Vehicle technologies are advancing faster than ever and there is a growing need to better understand how and when the traditional infrastructure will be impacted. Some agencies are starting to question the value of maintaining signs, roadside hardware, and other key physical highway infrastructure (because they might not be needed in the future). While there may be a day in the distant future when vehicles can navigate without any physical guidance, until then, physical guidance has to serve both the human driver and the machine driver. This physical guidance is mostly provided by traffic control devices. Traffic control devices have a long history of research, development, and testing to ensure that human road users can navigate anywhere within the US without having to relearn traffic codes. The MUTCD has evolved over the last 80 years to define a system in which agencies uniformly apply traffic control devices. All of the research, testing, and application guidance provided through the MUTCD has focused exclusively on the human driver. There is a growing and urgent need to assess how traffic control device designs and applications can be modified to accommodate both the human driver and the machine driver.

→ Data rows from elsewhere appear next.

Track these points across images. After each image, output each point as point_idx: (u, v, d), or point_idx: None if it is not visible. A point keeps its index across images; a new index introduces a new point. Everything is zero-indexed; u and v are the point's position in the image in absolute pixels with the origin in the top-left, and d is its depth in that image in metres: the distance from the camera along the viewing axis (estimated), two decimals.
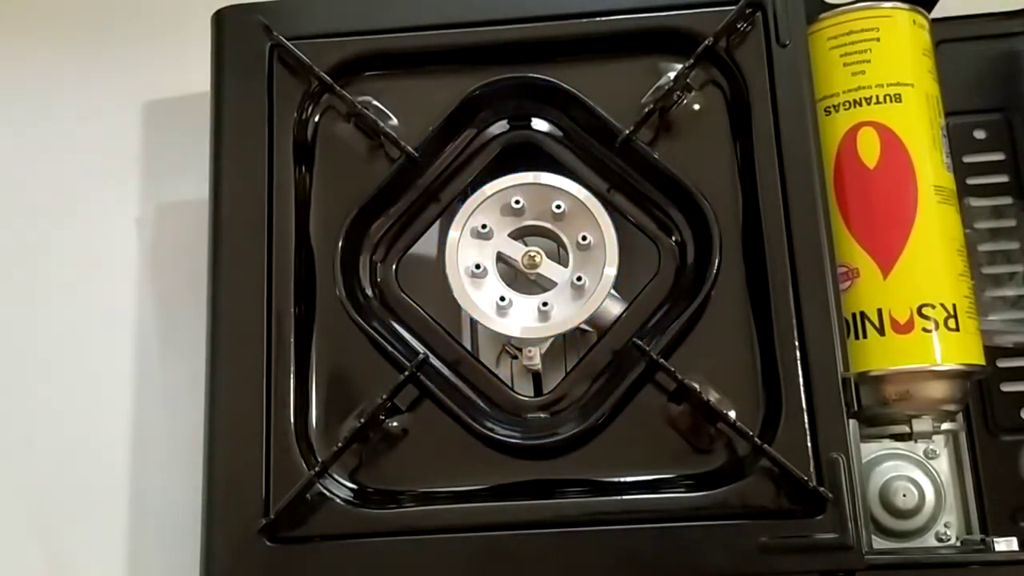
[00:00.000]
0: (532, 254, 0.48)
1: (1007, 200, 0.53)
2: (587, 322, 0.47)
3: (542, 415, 0.46)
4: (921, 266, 0.46)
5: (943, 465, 0.47)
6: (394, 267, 0.50)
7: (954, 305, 0.46)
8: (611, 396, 0.45)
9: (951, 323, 0.46)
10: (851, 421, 0.44)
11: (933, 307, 0.46)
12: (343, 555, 0.44)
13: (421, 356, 0.46)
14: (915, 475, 0.46)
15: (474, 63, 0.50)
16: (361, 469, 0.46)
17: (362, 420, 0.45)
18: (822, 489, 0.42)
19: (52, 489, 0.56)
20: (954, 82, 0.52)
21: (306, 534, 0.45)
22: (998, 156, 0.54)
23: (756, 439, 0.43)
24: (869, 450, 0.47)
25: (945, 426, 0.47)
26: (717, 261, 0.46)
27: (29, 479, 0.56)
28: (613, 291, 0.47)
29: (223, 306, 0.48)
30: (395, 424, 0.46)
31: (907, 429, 0.46)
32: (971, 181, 0.53)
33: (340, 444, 0.45)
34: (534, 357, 0.47)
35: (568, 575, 0.44)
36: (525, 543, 0.44)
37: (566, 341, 0.50)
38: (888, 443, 0.47)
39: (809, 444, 0.43)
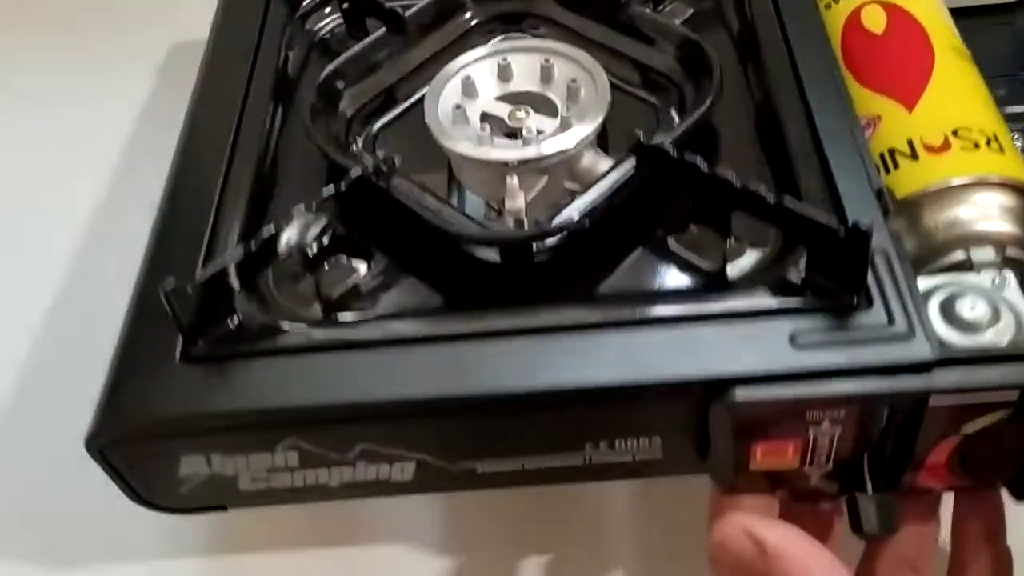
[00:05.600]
0: (518, 109, 0.44)
1: None
2: (574, 178, 0.42)
3: (525, 232, 0.39)
4: (950, 93, 0.42)
5: (1015, 296, 0.38)
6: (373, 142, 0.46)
7: (995, 133, 0.41)
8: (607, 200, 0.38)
9: (994, 145, 0.40)
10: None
11: (970, 130, 0.40)
12: (273, 371, 0.35)
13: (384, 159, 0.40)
14: (983, 291, 0.37)
15: None
16: (299, 288, 0.39)
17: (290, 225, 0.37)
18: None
19: None
20: None
21: (234, 352, 0.36)
22: None
23: (783, 200, 0.35)
24: (922, 285, 0.38)
25: (1011, 252, 0.38)
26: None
27: None
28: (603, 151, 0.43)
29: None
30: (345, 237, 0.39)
31: (964, 255, 0.38)
32: None
33: (256, 244, 0.36)
34: (518, 201, 0.42)
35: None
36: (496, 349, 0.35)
37: None
38: (944, 276, 0.39)
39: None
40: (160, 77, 0.68)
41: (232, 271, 0.36)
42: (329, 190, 0.37)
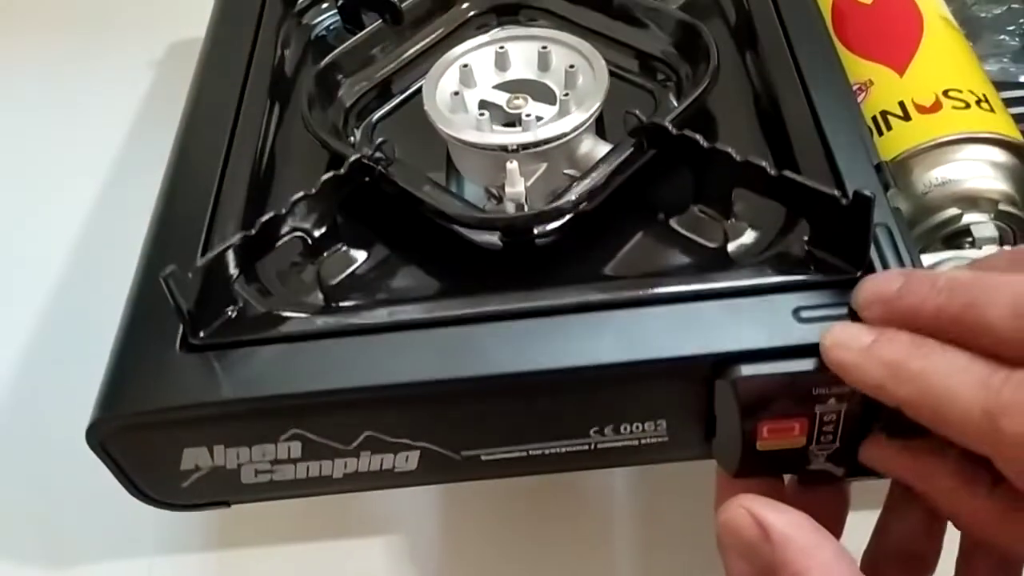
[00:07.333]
0: (517, 96, 0.44)
1: None
2: (573, 164, 0.42)
3: (526, 213, 0.39)
4: (940, 57, 0.42)
5: None
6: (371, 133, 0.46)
7: (984, 94, 0.40)
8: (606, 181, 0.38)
9: (984, 105, 0.40)
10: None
11: (960, 91, 0.40)
12: (274, 359, 0.35)
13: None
14: None
15: None
16: (299, 278, 0.38)
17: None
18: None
19: None
20: None
21: (235, 340, 0.36)
22: None
23: (784, 172, 0.34)
24: (926, 261, 0.38)
25: (1004, 207, 0.38)
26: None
27: None
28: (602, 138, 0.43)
29: None
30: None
31: (957, 212, 0.38)
32: None
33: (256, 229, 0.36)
34: (518, 187, 0.41)
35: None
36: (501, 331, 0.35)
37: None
38: (948, 252, 0.38)
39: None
40: (158, 75, 0.68)
41: (232, 257, 0.35)
42: (328, 175, 0.37)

For the past three years, the TRB Automated Vehicle Symposium has hosted breakout sessions focused on the highway infrastructure. These breakout sessions have been attended by a mix of representation from transportation agencies and the automotive industries. A recurring discussion at these meetings has been related to the need to reassess traffic control device design and application with machine driver concepts in mind. For the past two years, vehicle industry experts have reported examples from their real-world demonstrations of how the existing traffic control device designs and applications appear non-uniform from their perspective and could be improved. According to the available research, there are significant safety and mobility benefits to be gained from advanced vehicle technologies that are not likely to be achieved from other sources.

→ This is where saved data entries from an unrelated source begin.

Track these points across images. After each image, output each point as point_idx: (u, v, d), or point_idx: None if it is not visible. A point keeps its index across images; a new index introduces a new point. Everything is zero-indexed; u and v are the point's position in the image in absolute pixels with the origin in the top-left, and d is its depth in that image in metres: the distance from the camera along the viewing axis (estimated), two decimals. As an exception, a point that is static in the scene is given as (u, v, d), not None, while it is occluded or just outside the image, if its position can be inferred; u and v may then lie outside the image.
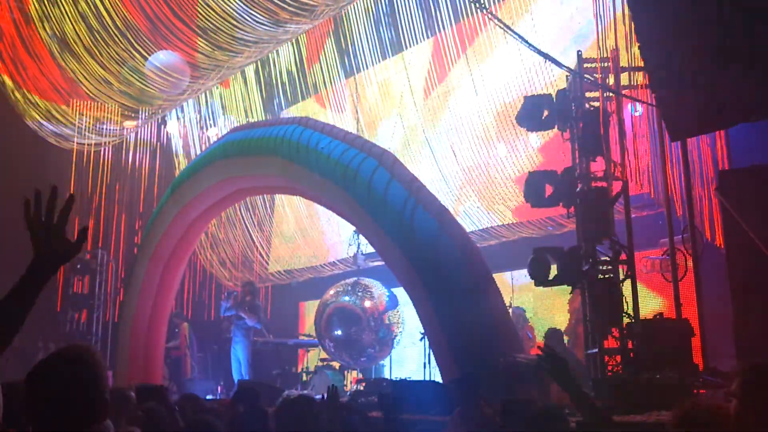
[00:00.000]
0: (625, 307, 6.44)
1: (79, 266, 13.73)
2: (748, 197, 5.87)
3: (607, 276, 6.56)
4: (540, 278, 6.70)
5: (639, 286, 6.78)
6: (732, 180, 6.35)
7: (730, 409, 2.22)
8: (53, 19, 11.97)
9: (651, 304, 8.83)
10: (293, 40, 13.33)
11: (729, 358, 6.06)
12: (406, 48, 12.41)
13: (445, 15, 11.59)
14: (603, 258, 6.65)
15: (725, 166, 8.19)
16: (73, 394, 1.79)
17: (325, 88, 13.67)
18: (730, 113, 5.94)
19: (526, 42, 6.79)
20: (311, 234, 14.73)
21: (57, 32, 11.97)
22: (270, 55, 13.79)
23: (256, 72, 14.59)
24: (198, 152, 13.45)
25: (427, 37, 12.16)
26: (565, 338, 8.90)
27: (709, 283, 6.84)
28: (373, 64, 12.86)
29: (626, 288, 6.60)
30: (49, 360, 1.86)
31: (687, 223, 6.87)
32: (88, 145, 14.46)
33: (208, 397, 10.51)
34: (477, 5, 8.20)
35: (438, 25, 11.83)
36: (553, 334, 8.13)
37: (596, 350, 6.46)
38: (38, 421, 1.79)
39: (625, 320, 6.44)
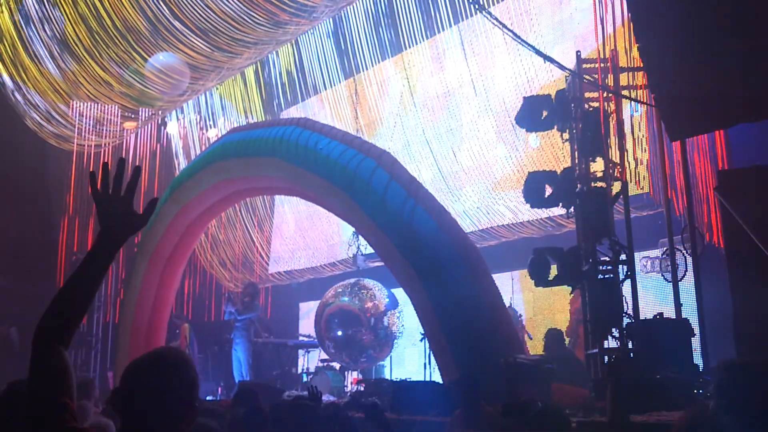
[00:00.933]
0: (625, 307, 6.45)
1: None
2: (748, 197, 5.86)
3: (606, 276, 6.56)
4: (540, 278, 6.71)
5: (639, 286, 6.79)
6: (731, 180, 6.34)
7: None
8: (53, 20, 11.98)
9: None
10: (293, 41, 13.34)
11: (729, 358, 6.06)
12: (406, 48, 12.41)
13: (445, 16, 11.60)
14: (603, 258, 6.66)
15: (725, 166, 8.18)
16: (177, 395, 1.78)
17: (325, 88, 13.67)
18: (729, 113, 5.95)
19: (525, 42, 6.78)
20: (311, 235, 14.74)
21: (57, 34, 11.97)
22: (270, 55, 13.81)
23: (256, 73, 14.59)
24: (198, 153, 13.44)
25: (427, 38, 12.16)
26: (567, 339, 8.90)
27: (709, 283, 6.84)
28: (372, 65, 12.86)
29: (626, 288, 6.61)
30: (155, 359, 1.84)
31: (687, 223, 6.88)
32: (88, 146, 14.47)
33: (209, 398, 10.51)
34: (476, 6, 8.20)
35: (437, 26, 11.84)
36: (552, 334, 8.12)
37: (596, 350, 6.46)
38: (132, 418, 1.76)
39: (625, 320, 6.44)
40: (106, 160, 13.23)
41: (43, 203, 15.01)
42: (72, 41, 11.89)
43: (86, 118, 13.64)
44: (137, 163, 12.63)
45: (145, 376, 1.79)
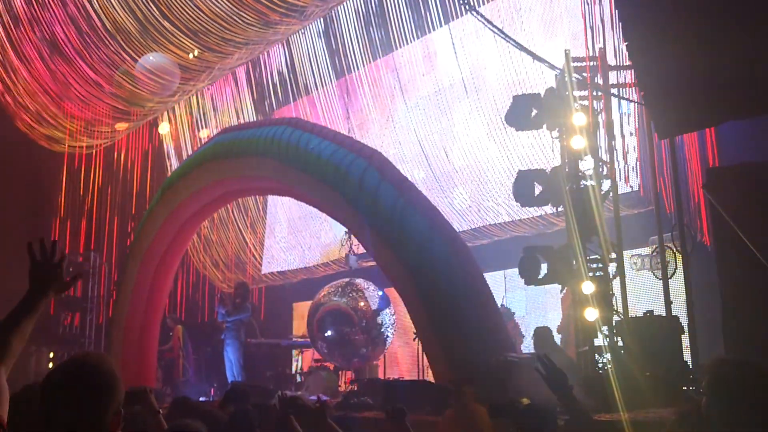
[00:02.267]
0: (615, 304, 6.47)
1: (71, 269, 13.69)
2: (736, 195, 5.89)
3: (596, 274, 6.58)
4: (530, 277, 6.72)
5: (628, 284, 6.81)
6: (719, 177, 6.36)
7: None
8: (43, 21, 11.95)
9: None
10: (284, 41, 13.33)
11: (721, 355, 6.08)
12: (397, 48, 12.41)
13: (435, 15, 11.60)
14: (593, 256, 6.67)
15: (715, 164, 8.21)
16: (93, 402, 1.77)
17: (316, 88, 13.66)
18: (718, 111, 5.97)
19: (514, 42, 6.80)
20: (304, 235, 14.73)
21: (47, 35, 11.94)
22: (260, 56, 13.79)
23: (247, 73, 14.58)
24: (189, 154, 13.43)
25: (418, 37, 12.16)
26: (559, 336, 8.92)
27: (699, 281, 6.86)
28: (363, 65, 12.85)
29: (616, 286, 6.63)
30: (69, 366, 1.84)
31: (677, 221, 6.90)
32: (79, 147, 14.43)
33: (202, 398, 10.49)
34: (467, 7, 8.20)
35: (428, 26, 11.84)
36: (541, 332, 8.12)
37: (587, 348, 6.48)
38: (53, 426, 1.76)
39: (615, 318, 6.46)
40: (97, 162, 13.20)
41: (34, 206, 14.97)
42: (62, 43, 11.85)
43: (77, 120, 13.60)
44: (129, 165, 12.62)
45: (58, 388, 1.80)
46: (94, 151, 14.86)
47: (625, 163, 8.69)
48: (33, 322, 2.05)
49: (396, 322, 10.59)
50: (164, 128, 15.49)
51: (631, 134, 9.00)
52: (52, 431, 1.75)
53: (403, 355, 11.90)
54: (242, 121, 14.21)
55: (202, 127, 15.16)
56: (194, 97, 14.70)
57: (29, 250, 2.13)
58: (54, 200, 15.49)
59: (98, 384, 1.80)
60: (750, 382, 2.10)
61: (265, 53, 13.78)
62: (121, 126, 14.25)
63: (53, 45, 12.03)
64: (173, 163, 15.14)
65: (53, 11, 11.73)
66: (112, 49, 11.58)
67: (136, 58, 11.60)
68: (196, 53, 11.45)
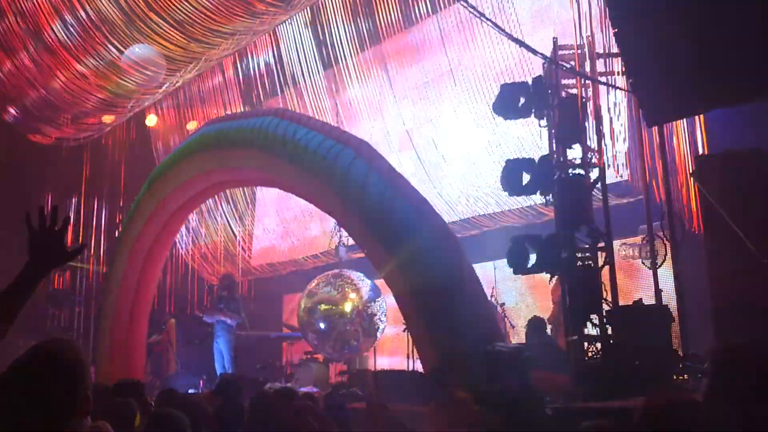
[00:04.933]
0: (604, 294, 6.45)
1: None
2: (725, 182, 5.88)
3: (586, 263, 6.56)
4: (518, 266, 6.70)
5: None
6: (708, 165, 6.37)
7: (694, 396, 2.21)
8: (28, 13, 11.80)
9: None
10: (271, 32, 13.22)
11: (709, 344, 6.08)
12: (385, 39, 12.33)
13: (423, 5, 11.53)
14: (582, 245, 6.65)
15: (704, 152, 8.20)
16: (53, 390, 1.72)
17: (304, 79, 13.56)
18: (706, 98, 5.96)
19: (502, 30, 6.75)
20: (293, 227, 14.66)
21: (32, 27, 11.80)
22: (247, 47, 13.68)
23: (234, 64, 14.47)
24: (176, 145, 13.32)
25: (405, 28, 12.08)
26: (549, 326, 8.92)
27: (689, 269, 6.86)
28: (351, 56, 12.76)
29: (605, 275, 6.61)
30: (28, 355, 1.79)
31: (666, 210, 6.89)
32: (66, 139, 14.31)
33: (191, 391, 10.44)
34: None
35: (416, 15, 11.76)
36: (533, 322, 8.12)
37: (576, 337, 6.46)
38: (15, 420, 1.70)
39: (605, 307, 6.45)
40: (84, 154, 13.09)
41: (20, 198, 14.83)
42: (46, 34, 11.72)
43: (64, 112, 13.47)
44: (116, 158, 12.53)
45: (17, 376, 1.74)
46: (80, 144, 14.74)
47: (614, 152, 8.66)
48: (28, 297, 1.96)
49: (386, 313, 10.56)
50: (151, 120, 15.37)
51: (621, 124, 8.97)
52: (14, 427, 1.71)
53: (394, 346, 11.88)
54: (229, 113, 14.10)
55: (189, 119, 15.04)
56: (181, 88, 14.58)
57: (27, 221, 1.99)
58: (41, 193, 15.37)
59: (59, 373, 1.75)
60: (754, 368, 2.09)
61: (252, 44, 13.67)
62: (108, 118, 14.12)
63: (38, 36, 11.88)
64: (160, 155, 15.02)
65: (38, 2, 11.58)
66: (98, 40, 11.45)
67: (122, 49, 11.48)
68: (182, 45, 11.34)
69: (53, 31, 11.75)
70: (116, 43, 11.34)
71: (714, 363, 2.21)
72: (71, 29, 11.61)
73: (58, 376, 1.75)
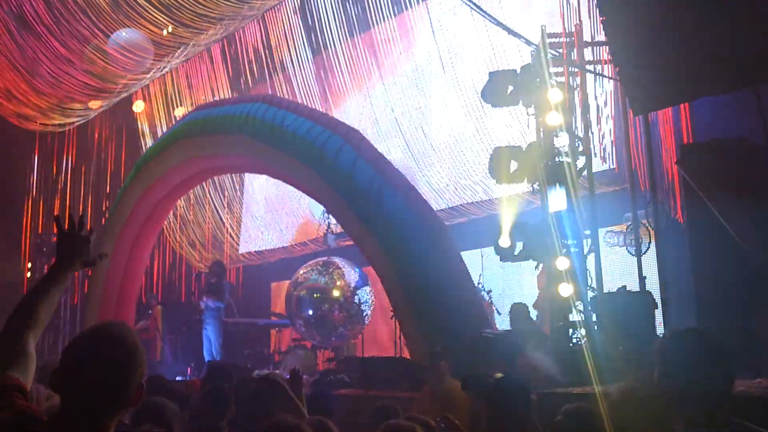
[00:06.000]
0: (589, 280, 6.51)
1: (45, 249, 13.53)
2: (709, 171, 5.94)
3: (571, 250, 6.61)
4: (505, 254, 6.74)
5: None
6: (693, 154, 6.42)
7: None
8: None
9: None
10: (259, 18, 13.14)
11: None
12: (374, 25, 12.28)
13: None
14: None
15: (689, 141, 8.24)
16: (118, 375, 1.67)
17: (292, 66, 13.50)
18: (692, 87, 5.99)
19: (491, 17, 6.75)
20: (281, 214, 14.64)
21: (15, 9, 11.65)
22: (236, 33, 13.59)
23: (222, 50, 14.37)
24: (164, 132, 13.25)
25: (395, 15, 12.03)
26: (534, 312, 8.97)
27: (673, 256, 6.93)
28: (340, 42, 12.71)
29: (590, 262, 6.67)
30: (92, 331, 1.74)
31: (650, 198, 6.94)
32: (52, 125, 14.18)
33: (178, 378, 10.45)
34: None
35: (405, 2, 11.71)
36: (516, 308, 8.15)
37: (561, 323, 6.52)
38: (71, 402, 1.66)
39: (590, 293, 6.50)
40: (70, 140, 12.97)
41: (3, 185, 14.72)
42: (31, 18, 11.58)
43: (49, 97, 13.34)
44: (103, 143, 12.42)
45: (83, 351, 1.69)
46: (66, 129, 14.61)
47: (600, 140, 8.70)
48: (61, 292, 2.10)
49: (374, 301, 10.59)
50: (139, 106, 15.26)
51: (608, 115, 9.00)
52: (72, 405, 1.67)
53: (381, 333, 11.92)
54: (217, 99, 14.02)
55: (177, 105, 14.95)
56: (169, 74, 14.48)
57: (57, 223, 2.20)
58: (26, 180, 15.27)
59: (122, 358, 1.69)
60: (698, 351, 2.12)
61: (241, 30, 13.58)
62: (94, 104, 14.00)
63: (21, 20, 11.74)
64: (148, 142, 14.93)
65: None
66: (83, 24, 11.33)
67: (108, 33, 11.37)
68: (170, 29, 11.25)
69: (38, 14, 11.61)
70: (102, 27, 11.22)
71: (660, 349, 2.24)
72: (56, 12, 11.47)
73: (125, 358, 1.70)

The overall objective of this research is to assess how elements of the physical highway infrastructure (with an emphasis on traffic control devices) can be designed, enhanced, and/or applied to meet the needs of both the human driver and the machine driver. The research team should work with AV system developers to understand their technologies and processes for handling traffic control devices, including traffic control devices within work zones. The research team should also engage vendors of traffic control device materials regarding potential enhancements and feasibility of new product development. Existing research and innovations in retroreflectivity and other characteristics in traffic control devices should be included. The deliverables should include a detailed assessment of the current challenges as seen from the AV system developers as well as the highway owners and operators, suggestions to overcome those challenges with specific examples, implementation suggestions, and a roadmap outlining additional research, analysis, and milestones.